Southeastern Pennsylvania Transportation Authority (SEPTA) crews worked around the clock to fix damage caused by Hurricane Sandy, which moved through the Philadelphia area on Oct. 29 and 30.

To help ensure public safety, SEPTA suspended service during the storm.

“Suspending our service in the face of an unprecedented storm like Sandy was in the best interest of the safety of our customers and employees,” said SEPTA General Manager Joseph M. Casey. “It also helped us protect our vehicles and infrastructure, which put us in position to restore service as soon as possible after the storm.”

The service suspension began at 12:30 a.m. Oct. 29, as the storm’s winds and rains began bearing down on the region. Crews worked around the clock, both during and after the storm, to clear downed trees from rail tracks and keep drains clear to prevent flooding.

These efforts played a major role in allowing SEPTA to begin restoring service at noon Oct. 30—only a few hours after the worst of the massive storm moved through the Philadelphia region.

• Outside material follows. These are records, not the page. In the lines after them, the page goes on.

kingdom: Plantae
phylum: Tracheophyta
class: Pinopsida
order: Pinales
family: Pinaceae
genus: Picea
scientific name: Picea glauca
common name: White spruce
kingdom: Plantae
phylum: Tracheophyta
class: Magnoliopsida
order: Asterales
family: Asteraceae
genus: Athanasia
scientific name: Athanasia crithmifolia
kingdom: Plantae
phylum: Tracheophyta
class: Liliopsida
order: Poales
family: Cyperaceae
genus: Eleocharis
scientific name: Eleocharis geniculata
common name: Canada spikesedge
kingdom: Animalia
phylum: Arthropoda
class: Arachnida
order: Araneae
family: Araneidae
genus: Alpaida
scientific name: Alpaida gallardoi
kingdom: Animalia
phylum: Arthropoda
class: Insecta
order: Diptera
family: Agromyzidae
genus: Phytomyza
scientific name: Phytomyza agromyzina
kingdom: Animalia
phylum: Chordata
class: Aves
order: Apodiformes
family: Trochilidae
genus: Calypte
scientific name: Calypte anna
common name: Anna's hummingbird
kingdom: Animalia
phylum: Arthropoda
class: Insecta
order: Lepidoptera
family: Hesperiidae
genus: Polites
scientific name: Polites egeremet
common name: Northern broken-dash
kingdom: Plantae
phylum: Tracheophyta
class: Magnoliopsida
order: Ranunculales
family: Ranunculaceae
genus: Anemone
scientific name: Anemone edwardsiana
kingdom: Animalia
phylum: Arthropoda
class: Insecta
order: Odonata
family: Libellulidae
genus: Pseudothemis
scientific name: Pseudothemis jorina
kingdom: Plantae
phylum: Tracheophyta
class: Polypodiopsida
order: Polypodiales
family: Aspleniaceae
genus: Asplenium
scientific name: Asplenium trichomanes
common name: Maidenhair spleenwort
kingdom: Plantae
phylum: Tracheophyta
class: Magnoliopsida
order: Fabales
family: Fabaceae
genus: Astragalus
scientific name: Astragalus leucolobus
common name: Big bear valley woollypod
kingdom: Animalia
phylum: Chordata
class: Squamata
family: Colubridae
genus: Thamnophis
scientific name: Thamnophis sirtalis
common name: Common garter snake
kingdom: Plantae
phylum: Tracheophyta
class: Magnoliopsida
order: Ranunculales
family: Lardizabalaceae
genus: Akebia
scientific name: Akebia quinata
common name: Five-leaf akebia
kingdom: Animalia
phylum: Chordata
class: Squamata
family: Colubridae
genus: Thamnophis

By that afternoon, SEPTA had resumed subway service and operations on most city and suburban bus routes. Commuter rail—SEPTA’s Regional Rail system—returned in time for the rush hour Oct. 31.

Before, during, and after the storm, SEPTA coordinated efforts with local officials including Philadelphia Mayor Michael Nutter. The mayor praised the agency’s efforts at a post-storm press conference Oct. 30 when SEPTA announced service resumption plans.

“SEPTA has exceeded expectations,” Nutter said of the authority’s efforts to get buses, trains and trolleys back in service in Sandy’s aftermath. “SEPTA’s operation is critical to this city and this region. It is the way we move people, goods, and services around this region, and that’s why we’re such strong supporters of SEPTA and mass transit.”



A SEPTA wire train crew worker heads up to work on catenary on the Lansdale/Doylestown Regional Rail Line. The wires were damaged during Hurricane Sandy.